The book basically takes the move lists for each character (that you can get for free), and then fills the pages with tiny blurry screenshots of said moves. As for concept art, and the pretty pictures for which I bought the book for? There aren’t many. The book is literally one picture of each character, and blurry screenshots of their moves and combos.
Also (as other reviewers have noted) advertised sections of the book are missing. I suppose that they hit some sort of deadline, and cut their sections out for some reason, but they are advertised as FEATURES OF THE BOOK, so that’s classic false advertising. Features that don’t exist include:
- Tournament caliber strategy for the serious tournament players. Only if by “tournament caliber” you mean “simple and obvious”. Did you know Baraka is best used up-close?
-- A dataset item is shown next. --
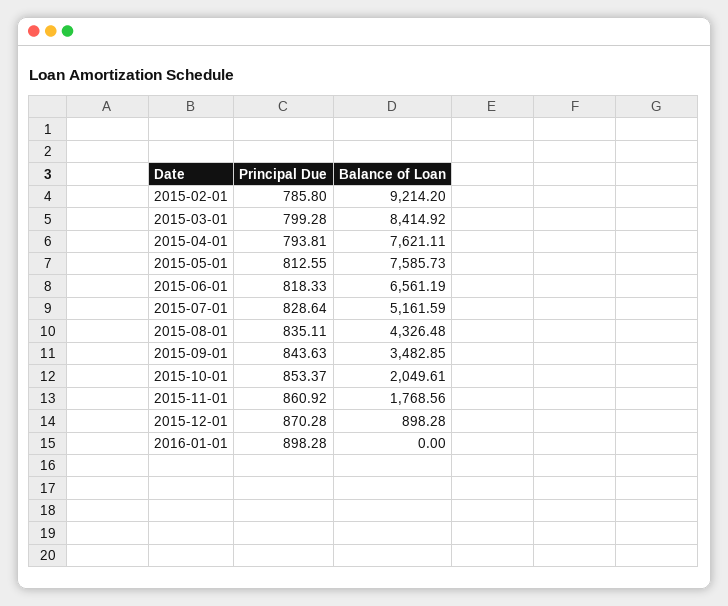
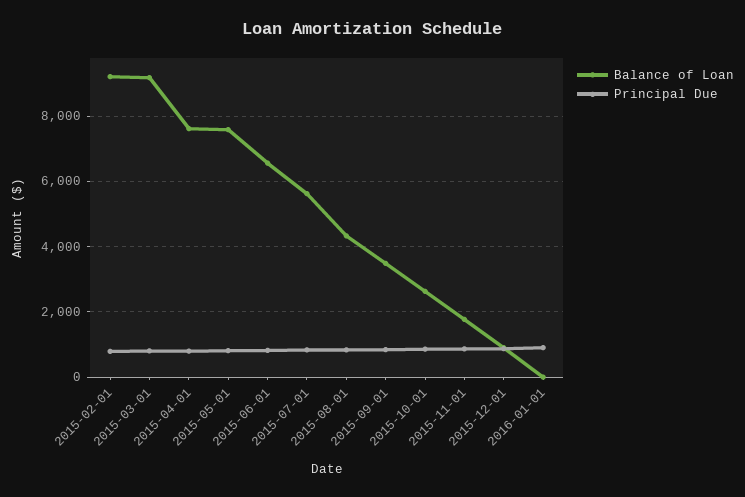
Balance of Loan, 2015-03-01: 8414.92 -> 9200
Balance of Loan, 2015-07-01: 5161.59 -> 5600
Balance of Loan, 2015-10-01: 2049.61 -> 2600

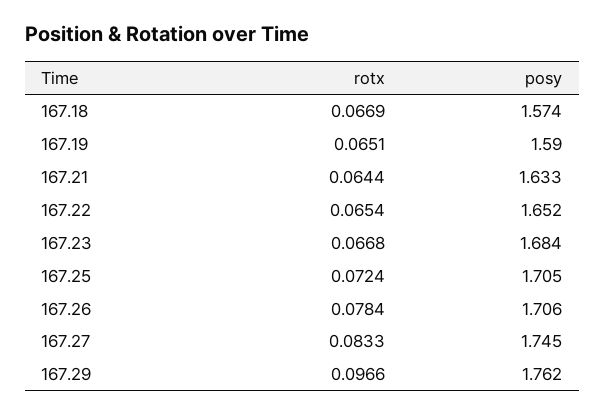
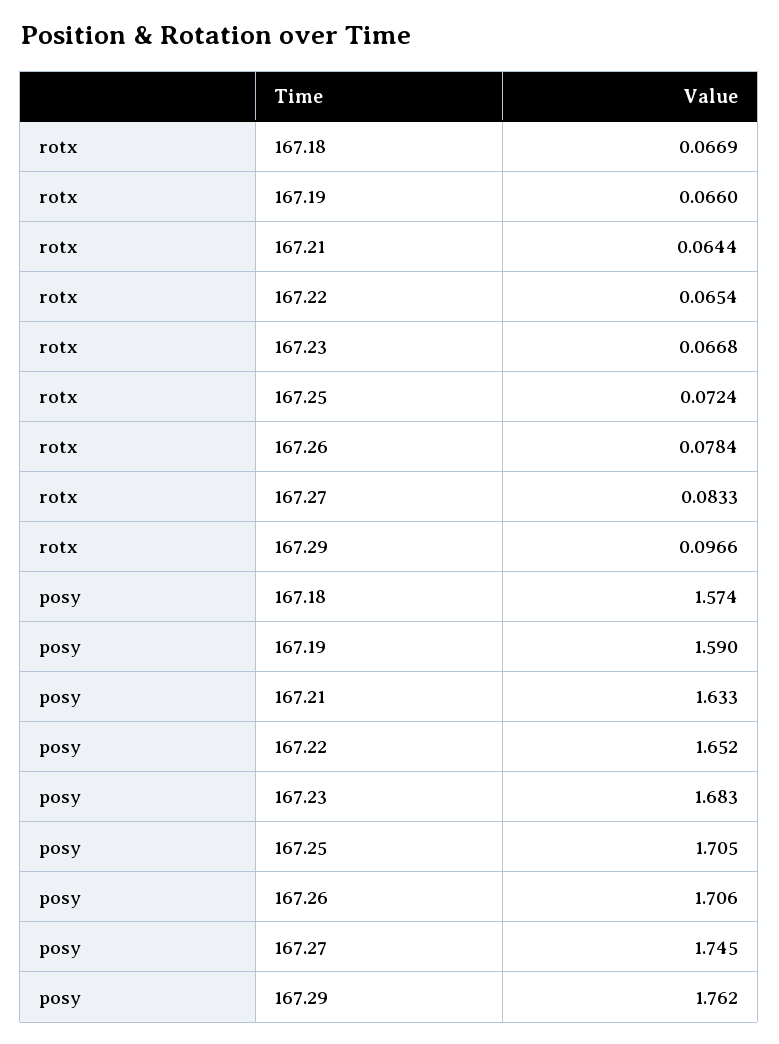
rotx, 167.19: 0.0651 -> 0.066
posy, 167.23: 1.684 -> 1.683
Did you know Raiden could teleport behind people? Wow what “tournament caliber strategies”.
- Massive concept art section. Maybe Prima thought it was Opposite Day, because there is no concept art section at all, and what little there is sprinkled in the “Inside NetherRealm Studio feature” cannot be described as “massive” by any thinking person.
- Character histories with Fatality gallery and warrior evolution. This section simply doesn’t exist. This would actually be a really cool feature of the book, but it’s nowhere to be found. They show blurry screenshots of one fatality per character in the book, and that it. No “character histories” aside from a basic bio, and no “warrior evolution” whatsoever.
So why 2-stars? Well the book is sturdy and well made. The production value is outstanding, so I couldn’t give it a 1-star rating. However, do not buy this book under any circumstances even if you’re a die-hard Mortal Kombat fan. I actually think a class-action lawsuit might be in order to teach Prima a lesson about false advertising.